En otra ocasión, el rey ordenó al sirviente mantenerse firme en una puerta del palacio y no dejar pasar a nadie. Y así lo hizo, hasta que llegó la joven reina, que de un empujón lo quitó de su camino para entrar al aposento. Sin embargo, Antona intentando frenarla a toda costa tiró de su manto hasta quitárselo. El rey, como recompensa a su fidelidad, regaló dicha capa a Miguel, agraviando seguramente a la reina, quien veía como ni siquiera su marido podía atar en corto a este lenguaraz bufón.

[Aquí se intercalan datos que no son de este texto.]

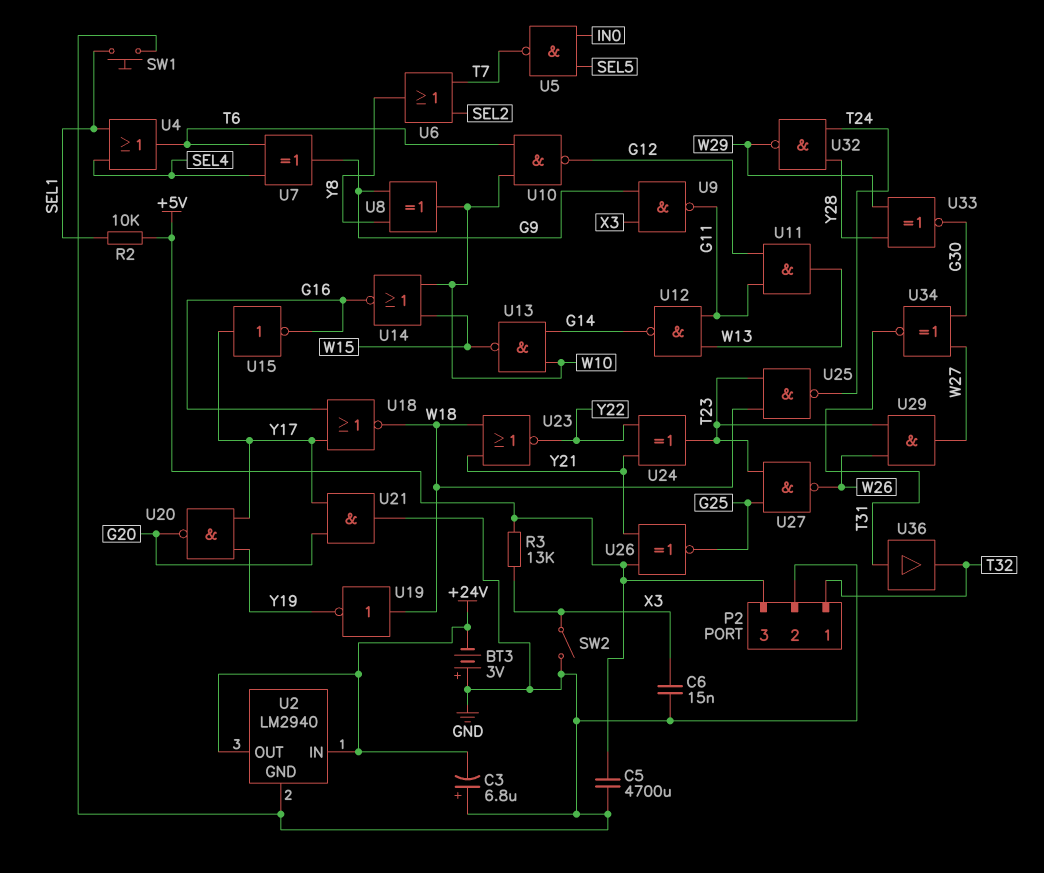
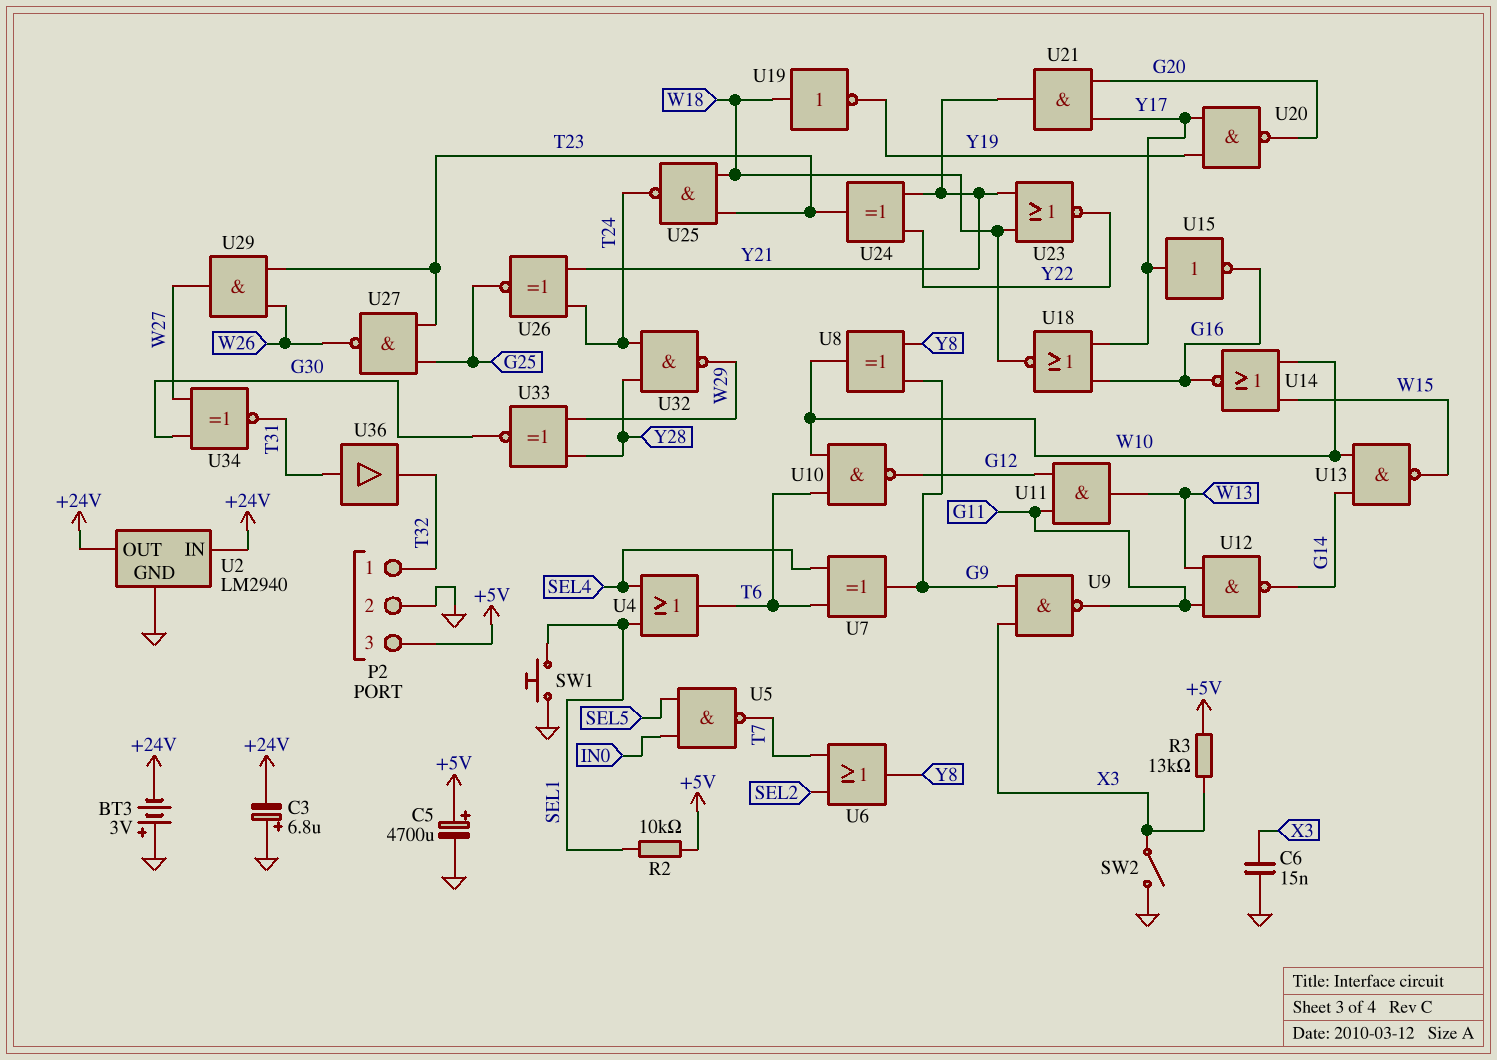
C5: 4700uF (+5V, GND) -> 4700uF (plus +5V, minus GND)
U21: AND (in G20, in Y17, out GND) -> AND (in G20, in Y17, out Y21)
U26: XNOR (in +5V, in Y21, out G25) -> XNOR (in T24, in Y21, out G25)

Pocos hombres tan cercanos a Felipe II hubo como Miguel de Antona. Incluso, al ver que el rey frecuentaba mucho las obras de El Escorial, y que su deseo era pasar mucho tiempo allí, él decidió también tener allí algo en propiedad. Pidió entonces dinero prestado al monasterio, y pago más de veintidós mil maravedíes por un pequeño herrenal que, a la postre, dejaría como herencia a su amado rey, quien lo destinaría al poco tiempo a levantar la vivienda de su arquitecto Juan de Herrera.
Precisamente, en el monasterio se encuentra el único retrato conservado de Antona, una pintura en un friso de la escalera principal del cenobio, realizada por Lucas Jordán nada más y nada menos que casi un siglo después de la muerte de Antona…
Este grado de confianza del rey con su sirviente se tradujo en un ascenso social y económico del de Soria, hasta el punto de haber podido, no solo comprar ese terreno en El Escorial, sino crear una capellanía en su pueblo, sufragar una ermita en Calatañazor para asegurarse misas semanales por su alma, y conseguir un mayorazgo, en el cual hizo incluir prados, viviendas, molinos, batanes y otros bienes, que más tarde pasarían a sus sobrinos herederos.
Además, la categoría social del pequeño hombre se notaba en los regalos que recibía por parte de personajes influyentes, casi siempre indumentaria cara y lujosa que luego le adaptaban los sastres reales. La indumentaria de toda su familia en la boda de su hija María, en 1567, fue íntegramente pagada con dineros del rey y elaborada por sastres de palacio.
Miguel de Antona testó dos veces, en 1569 y 1570, en Madrid, ante Cristóbal de Valenzuela, escribano y notario de rey. Y falleció al poco, dejando su pequeño cuerpo marchar. Pero no su legado, que pervivió en forma de anécdotas y chismes, de cosas contadas con gracia y otras con pillería, no siempre ciertas, siempre deslizando su agudeza y carácter crítico, para ser recordado como uno de los hombres de placer más importantes de su época.